I am concrete, detailed learner, so playing around and figuring things out on my own does NOT work for me. I need a lot of hand-holding and specific step-by-step instructions. Naturally, I am drawn to classes, manuals, and the “watch others and imitate” method.
One day when I was researching local classes online, I browsed the Habitat for Humanity site and clicked on “Volunteer”. There under the list of events was a special day designated as “Women Build.” This seemed like a great opportunity to pick up some handy-woman skills, at the same time do something nice for others. Win-win!
I was a bit naive about what Habitat for Humanity was all about. I thought it was something that you did on a church mission trip, driving to the Appalachians for a month and building one house in the middle of nowhere. In reality, there are Habitat homes and developments almost everywhere, often in the middle of developed cities and neighborhoods. Chances are there is one within 30 minutes of you.

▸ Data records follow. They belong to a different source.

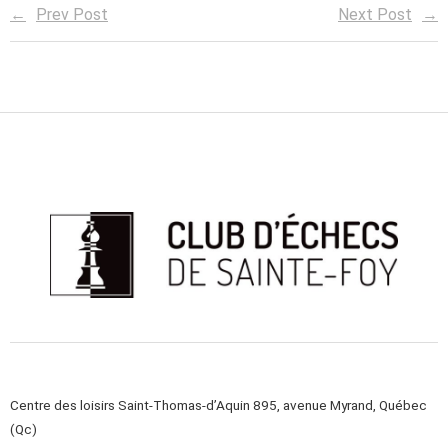
Prev Post
Next Post
Centre des loisirs Saint-Thomas-d’Aquin 895, avenue Myrand, Québec
(Qc)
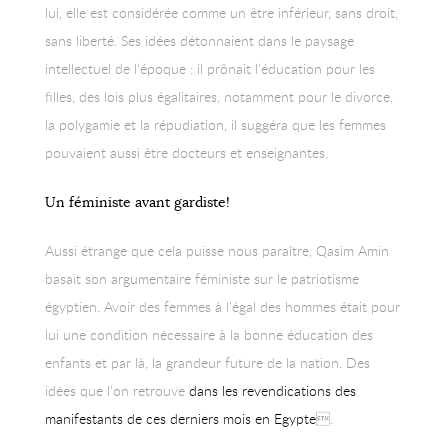
lui, elle est considérée comme un être inférieur, sans droit,
sans liberté. Ses idées détonnaient dans le paysage
intellectuel de l’époque : il prônait l’éducation pour les
filles, des lois plus égalitaires, notamment pour le divorce,
la polygamie et la répudiation, il suggéra que les femmes
pouvaient aussi être docteurs et enseignantes.
Un féministe avant gardiste!
Aussi étrange que cela puisse nous paraître, Qasim Amin
basait son argumentaire féministe sur le patriotisme
égyptien. Avoir des femmes à l’égal des hommes était pour
lui une condition nécessaire à la bonne éducation des
enfants et par là, la grandeur future de la nation. Des
idées que l’on retrouve
dans les revendications des
manifestants de ces derniers mois en Egypte
.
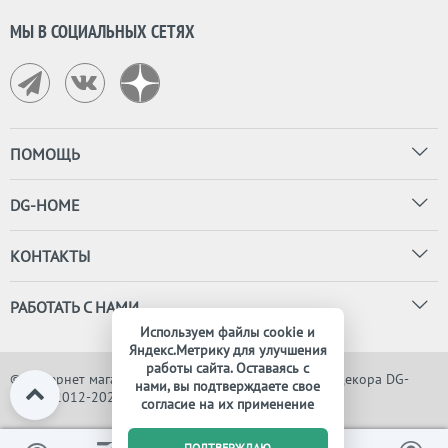
МЫ В СОЦИАЛЬНЫХ СЕТЯХ
ПОМОЩЬ
DG-HOME
КОНТАКТЫ
РАБОТАТЬ С НАМИ
Используем файлы cookie и
Яндекс.Метрику для улучшения
работы сайта. Оставаясь с
© Интернет магазин дизайнерской мебели, света и декора DG-
нами, вы подтверждаете свое
HOME, 2012-2026. Все права защищены
согласие на их применение
0
ПОДТВЕРЖДАЮ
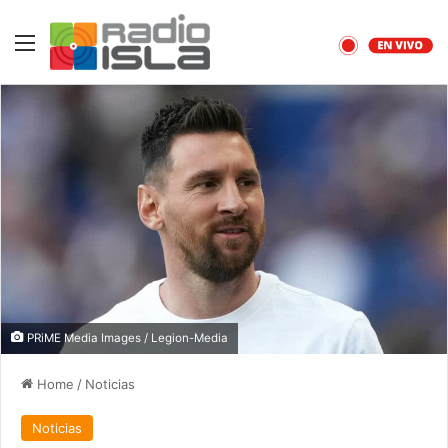
Menu
PRiME Media Images / Legion-Media
Home
/
Noticias
Noticias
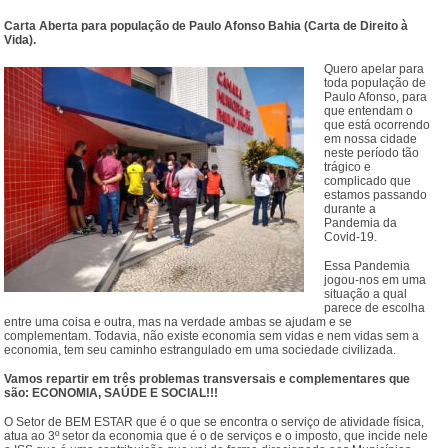
Carta Aberta para população de Paulo Afonso Bahia (Carta de Direito à
Vida).
Quero apelar para
toda população de
Paulo Afonso, para
que entendam o
que está ocorrendo
em nossa cidade
neste período tão
trágico e
complicado que
estamos passando
durante a
Pandemia da
Covid-19.
Essa Pandemia
jogou-nos em uma
situação a qual
parece de escolha
entre uma coisa e outra, mas na verdade ambas se ajudam e se
complementam. Todavia, não existe economia sem vidas e nem vidas sem a
economia, tem seu caminho estrangulado em uma sociedade civilizada.
Vamos repartir em três problemas transversais e complementares que
são: ECONOMIA, SAÚDE E SOCIAL!!!
O Setor de BEM ESTAR que é o que se encontra o serviço de atividade física,
atua ao 3º setor da economia que é o de serviços e o imposto, que incide nele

It was an interesting day and I met a lot of really nice people. However, there was a lot of standing around. I’m sure the site managers are used to their regular volunteers coming in, picking up their tools, and getting to work without needing many directions. We, on the other hand, were a room full of women – many first-timers – who had no idea what to do or how to do it. I learned that to fit in at this particular site, you need the confidence to step right in and not wait to be told what to do (definitely not my strong point).
But there were a lot of things I did learn on my first day of volunteering for Habitat:
- Drilling a concrete drill bit with an impact driver into the concrete foundation of a house makes your entire body shake for 15 minutes afterward.
- Carrying insulation in shorts and a t-shirt makes you itch. A lot.
- Snakes can pop out of dirt piles at very inopportune moments. There are no pictures of this because I was too busy running away and screaming like a 6-year-old girl.
Most of all I learned that Habitat does not give their homes away, but sells them to hard-working and deserving families who, for one reason or another, have fallen on hard times and truly want the opportunity to turn their lives around. They have proven employment, attend classes on financial management, and are required to log hundreds of hours volunteering with the construction of their own home and others. On the day I volunteered, there was a Habitat couple there who are homeowners in the community. They met their hourly requirement MONTHS ago, but still show up every weekend to build because, according to the husband, “I can’t sit on my couch looking out my window at other people helping when so much has been given to us.”
I also learned that giving back is about so much more than showing up on a worksite for a few hours one day and hammering a couple of nails. I’ve got a long way to go before I can say that I’m a committed volunteer, but I’m looking forward to going back.